We identified associations between objective neurocognitive deficits (all three cognitive domains) and inactive employment status. Krull et al. reported favorable data on employment status and cognitive dysfunction in childhood HL survivors. Their analysis revealed that unemployed status (10 patients, compared with employed survivors) was related to significantly reduced motor speed, more severe impairments in working memory, and task efficiency [33]. Kiserud et al. reported that 102 unemployed people of 281 subjects with long-term survival after autologous hemopoietic stem cell transplant had poorer cognitive functions. Ehrhard et al. also confirmed that unemployed childhood non-Hodgkin lymphoma (NHL) survivors (187 patients) showed reduced processing speed, similar to our findings [35].

According to our results, being older at diagnosis or when completing the survey and disability pension status was related to poorer cognitive function. Preliminary data suggest that cancer and its treatment may compromise the normal aging process and increase cognitive impairment in those who are at the age of 65 years or older [11, 36]. However, the majority of HL survivors were in early and middle adulthood, so further research will have to justify additional factors which might lead to cognitive impairment.

We demonstrated significant reductions across a number of HRQOL domains in long-term HL survivors, which was related to neurocognitive impairment. The depression scale of HADS is correlated with reaction time assessments. At this time, we do not know that reduced cognitive function is a consequence or the cause of depression. The results published by Ehrhardt et al. suggest that objectively measured processing speed and survivor-reported executive function are associated with worse HRQOL among NHL survivors [37]. An Italian research group published that both subjectively and objectively assessed cognitive measures correlated negatively with most assessed HRQOL domains, indicating that the quality of life is worse when cognitive functioning is poor [38]. Based on previous results, impaired cognitive functions and poorer mental health might have a strong relationship. Recent data supporting a trend toward improved neurocognitive function after cognitive rehabilitation may provide means to find early detection and intervention strategies to improve HRQOL impairment among long-term lymphoma (HL) survivors [37, 39].

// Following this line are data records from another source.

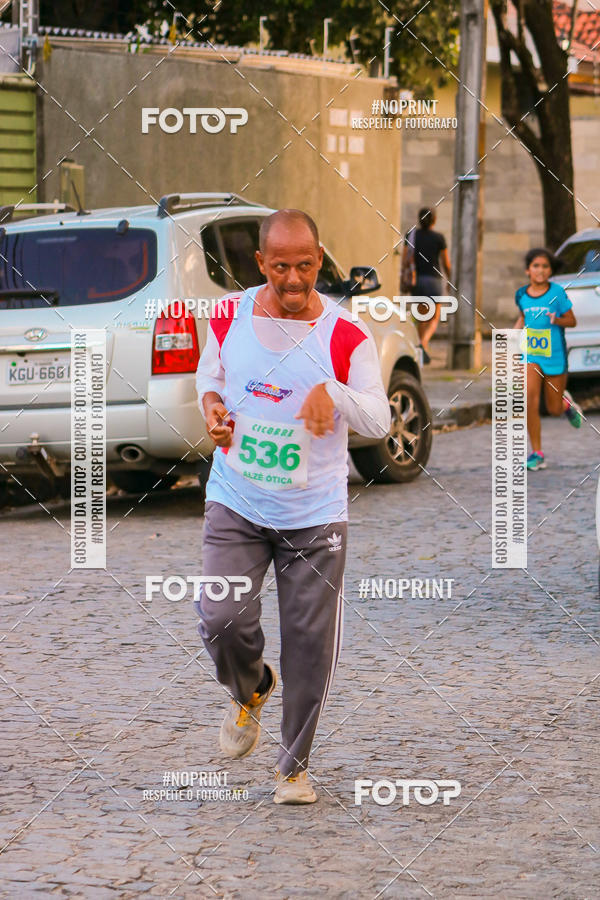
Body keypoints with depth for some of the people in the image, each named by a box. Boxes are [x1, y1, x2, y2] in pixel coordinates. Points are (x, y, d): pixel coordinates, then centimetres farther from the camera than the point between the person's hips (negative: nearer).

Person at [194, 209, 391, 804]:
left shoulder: (346, 336, -9)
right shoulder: (228, 316, 0)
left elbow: (379, 421, -9)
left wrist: (333, 392, -28)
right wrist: (211, 405, -4)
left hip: (314, 514, -1)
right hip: (235, 504, 1)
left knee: (310, 642, 1)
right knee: (222, 619, -13)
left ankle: (294, 765, 19)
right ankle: (250, 692, 22)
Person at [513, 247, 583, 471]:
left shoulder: (557, 293, -9)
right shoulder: (522, 295, 2)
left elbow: (572, 321, -3)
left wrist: (557, 320, -23)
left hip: (555, 357, -2)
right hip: (530, 355, 2)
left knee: (554, 409, 8)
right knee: (530, 402, -16)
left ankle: (566, 403, 48)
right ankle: (537, 454, -6)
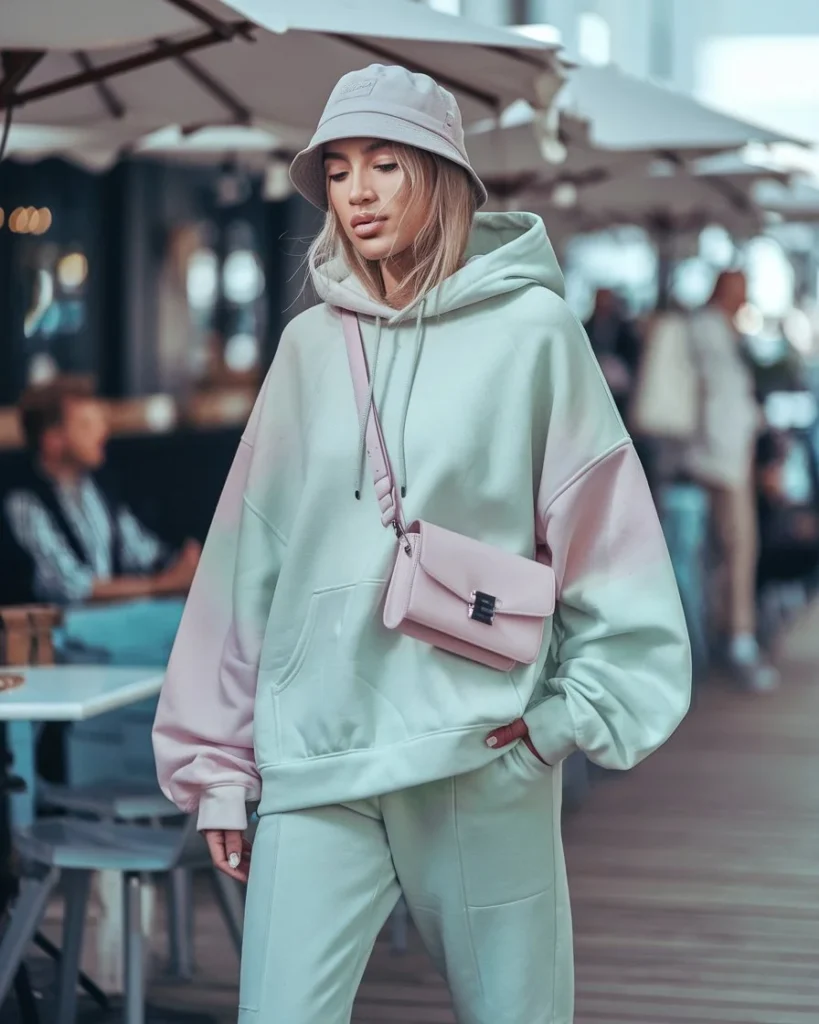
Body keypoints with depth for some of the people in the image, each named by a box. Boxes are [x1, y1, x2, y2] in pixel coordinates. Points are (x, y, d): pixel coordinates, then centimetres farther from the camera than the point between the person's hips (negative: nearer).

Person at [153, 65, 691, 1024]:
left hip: (482, 760, -2)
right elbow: (250, 552, 10)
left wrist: (572, 713, -6)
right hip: (313, 765, 2)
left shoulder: (531, 328, 1)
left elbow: (604, 538, 1)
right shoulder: (309, 343, 10)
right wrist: (217, 761, 9)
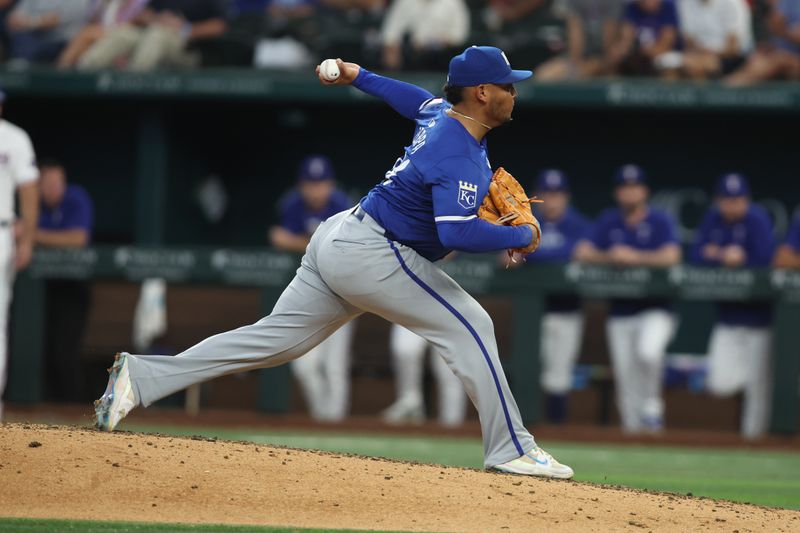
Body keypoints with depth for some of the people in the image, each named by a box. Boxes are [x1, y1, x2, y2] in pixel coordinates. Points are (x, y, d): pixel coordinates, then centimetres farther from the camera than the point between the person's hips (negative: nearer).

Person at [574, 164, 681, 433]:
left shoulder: (660, 221, -2)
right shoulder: (608, 221, 9)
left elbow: (671, 256, -18)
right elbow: (582, 253, -1)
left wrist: (633, 257, -22)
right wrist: (609, 257, -18)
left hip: (655, 309, -4)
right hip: (619, 313, 4)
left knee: (647, 351, -32)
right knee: (625, 383, 1)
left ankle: (652, 404, -9)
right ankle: (633, 428, 11)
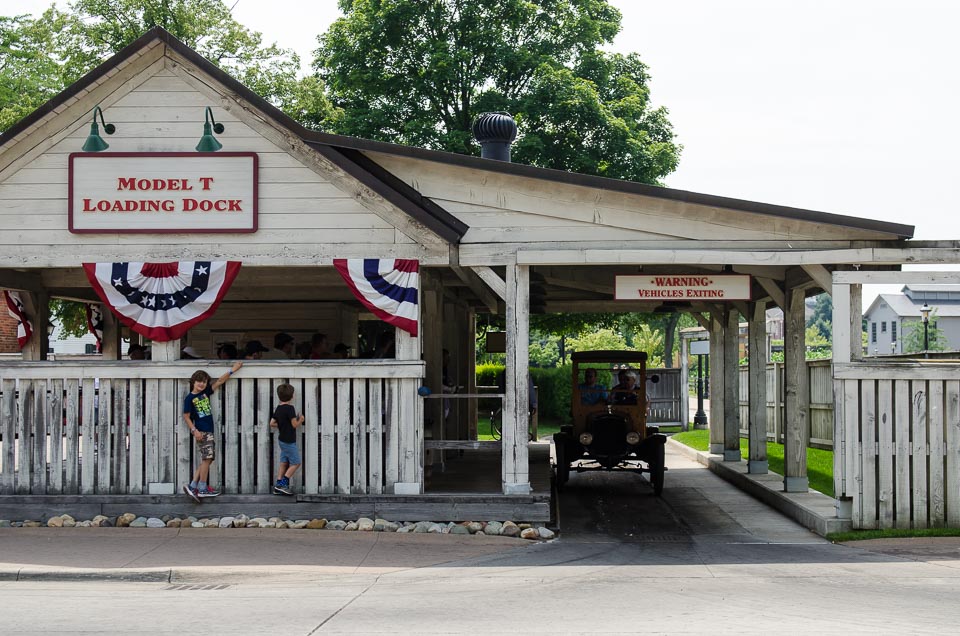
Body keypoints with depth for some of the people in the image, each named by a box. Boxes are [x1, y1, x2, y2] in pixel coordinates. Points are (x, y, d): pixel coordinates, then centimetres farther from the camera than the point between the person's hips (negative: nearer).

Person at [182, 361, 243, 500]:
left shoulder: (206, 393, 11)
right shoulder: (189, 398, -6)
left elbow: (219, 381, 15)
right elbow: (186, 416, -6)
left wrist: (232, 370, 15)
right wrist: (194, 430, -16)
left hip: (208, 431, 8)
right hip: (201, 431, -8)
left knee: (206, 460, 6)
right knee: (207, 458, -8)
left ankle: (192, 487, 7)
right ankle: (203, 489, -3)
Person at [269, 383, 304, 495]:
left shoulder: (278, 408, 6)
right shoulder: (290, 408, -19)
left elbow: (272, 423, 9)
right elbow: (295, 425, -19)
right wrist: (300, 420, 0)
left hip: (282, 439, 8)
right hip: (289, 441, -8)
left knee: (284, 463, 12)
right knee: (296, 462, 1)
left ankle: (278, 487, 11)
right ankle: (283, 484, -4)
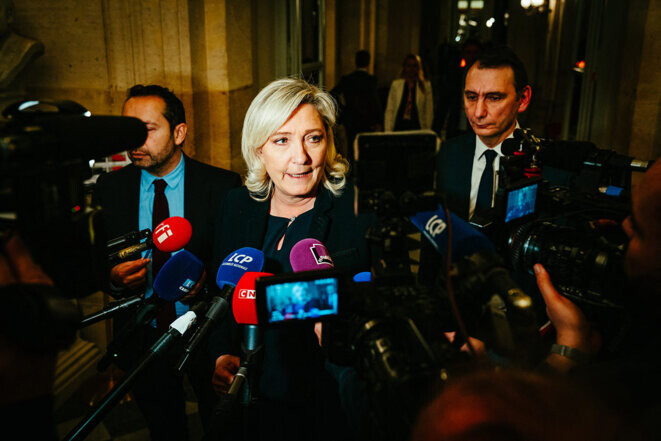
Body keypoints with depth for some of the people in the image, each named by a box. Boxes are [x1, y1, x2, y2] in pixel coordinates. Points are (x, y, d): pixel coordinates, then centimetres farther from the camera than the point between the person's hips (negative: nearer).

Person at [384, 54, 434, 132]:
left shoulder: (426, 86, 8)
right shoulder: (395, 84, 11)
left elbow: (429, 112, 4)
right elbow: (389, 110, 8)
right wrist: (388, 132, 1)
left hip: (417, 128, -1)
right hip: (399, 126, 1)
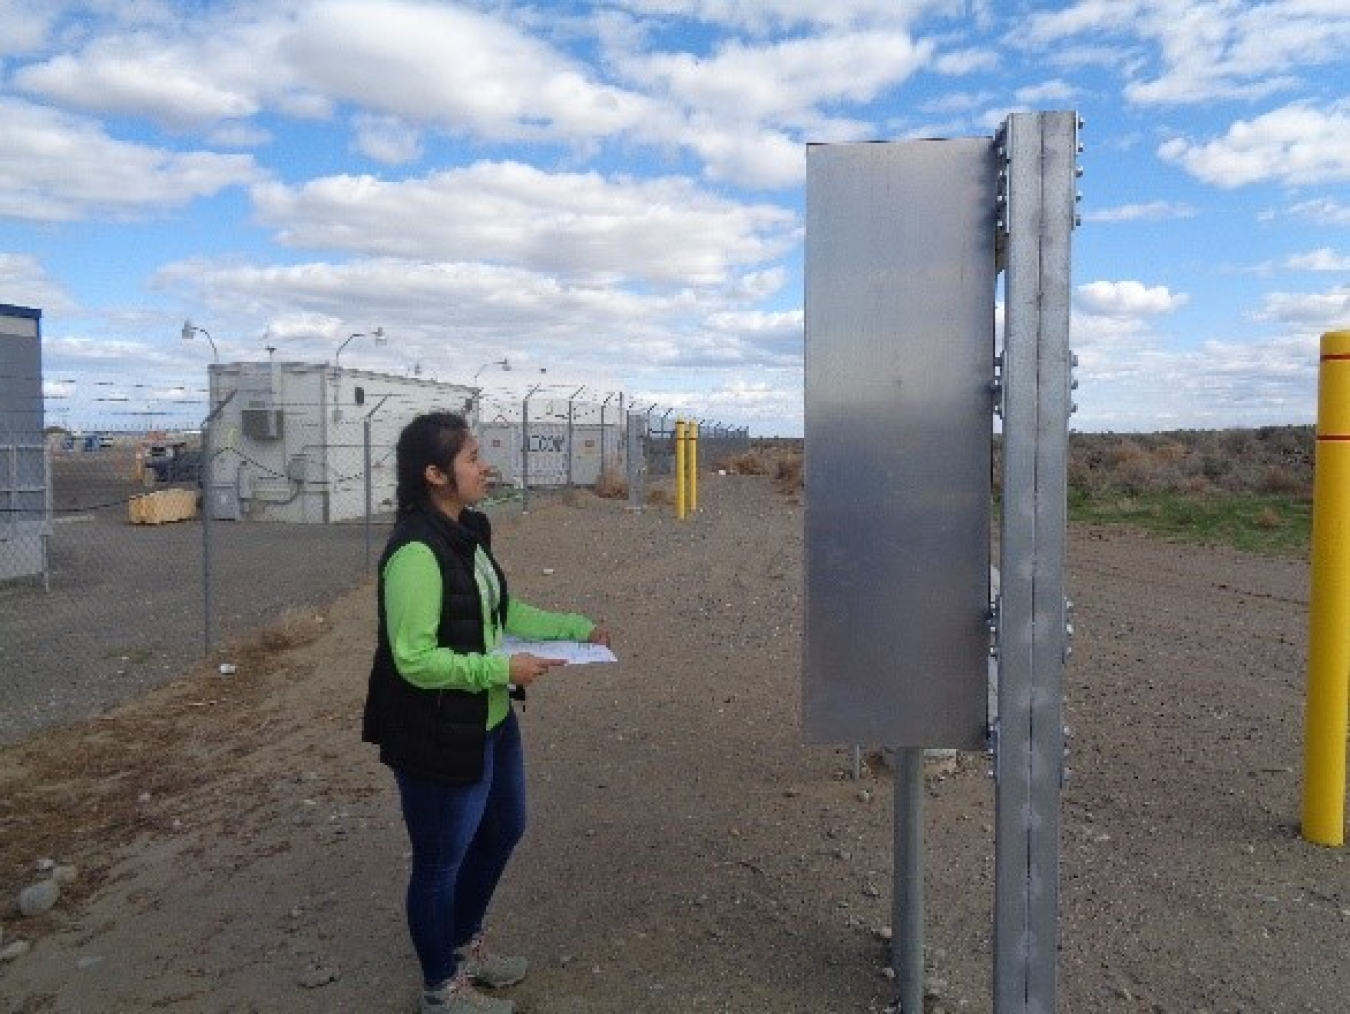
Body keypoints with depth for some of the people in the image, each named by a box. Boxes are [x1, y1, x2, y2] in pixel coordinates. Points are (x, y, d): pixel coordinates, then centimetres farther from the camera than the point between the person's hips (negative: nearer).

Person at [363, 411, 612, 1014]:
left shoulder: (467, 532, 4)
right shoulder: (415, 553, -26)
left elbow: (502, 611, 15)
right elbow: (414, 659, -25)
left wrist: (575, 627, 7)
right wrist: (502, 669, -24)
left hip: (490, 723, 10)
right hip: (439, 738, -9)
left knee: (503, 829, 25)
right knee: (441, 858, 11)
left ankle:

Our study is not without limitations. The main limitations of this research were its cross-sectional design, the absence of baseline neuropsychiatric (NP) tests, lack of matched healthy control population, and neuroimaging examination.


According to literature data, NP tests to measure cognitive function often take more than 4 h and require trained investigators. CANTAB is a simple NP test, covering a wide range of cognition (visual memory, attention, work memory, and planning function), independent of language and culture, and can be performed within 2 h. Our analysis showed a clear association between clinical stage and reaction time, emphasizing the role of the number of chemotherapy cycles. Attention impairments were the most pronounced in our patients. Our investigation suggests that an older age and inactive employment status require enhanced attention. Their cognitive functions and, through that, their quality of life can be improved if they return to work or, if it is not possible, they may receive cognitive training. Our results draw attention to the fact that cognitive impairment is a real problem in patients with cured HL, similarly to other malignant diseases. Further longitudinal clinical studies could help characterize the neurocognitive outcomes of HL survivors.